- **TASK REQUIREMENTS**:
Please continue the account below of the drive from Raleigh past Atlanta, picking up after its last sentence.

We set off at midday from Raleigh, starting late owing to a business meeting I was part of until noon, and I calculated we would reach Atlanta around 6:00 PM, the middle of rush hour. Thus going via I-85 was out, because that would necessitate piercing the city north to south at the worst possible evening hour.

Instead, I directed my son to take a slight detour east on I-40 to I-95 south, then I-20 west from Florence, South Carolina in order to attack a mere 14 miles of the SE corner of the I-285 beltline around Atlanta. I steeled myself to suffer the stop-and-go traffic there.

My son did the preponderance of wheel time, and to my astonishment, speeds around that corner of the Atlanta beltway stayed above 50 MPH. South of Atlanta on I-85 we maintained 70 MPH (the posted limit) without trouble and crossed the Chattahoochee River into Alabama by 7:15 PM Eastern (close, but still not in the Central time zone).

In the small town of Lanett, Alabama we stopped to refuel and grab a bite. I spied a Days Inn by the Interstate exit and decided to ask about their rates. $50 including tax for a nonsmoking room with two double beds, I was told. Did they take AARP or AAA cards? I asked. Nope, one rate: $50, including tax, for any room.

- **RAW DATA**:
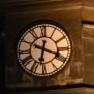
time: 6:18
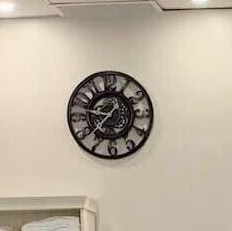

- **RESPONSE BELOW**:
I plunked down the money, and we slept soundly that night. The room was clean, quiet, roomy, beds were comfy, good cable TV variety, and the A/C worked well. Okay, the shower pressure was pathetic, but we managed. Nowhere I know of in Raleigh where one can find a room like that for fifty bucks, all in.

Next morning we arose very early and drove across the exit to a Waffle House for–what else?–waffles. Delicious, cheap, and the waitresses all called us “honey.” After leaving and passing through Montgomery to reach I-65 south to I-10, my son asked if we could make a 10 mile detour to Florida since it was so close. He wanted to be able to tell his friends that he’d driven in seven states instead of six (NC, SC, GA, FL, AL, MS, and LA). I accommodated him by navigating off I-65 at Atmore, Alabama to reach the Florida panhandle, and we were soon barreling along I-10 west crossing one bayou after another.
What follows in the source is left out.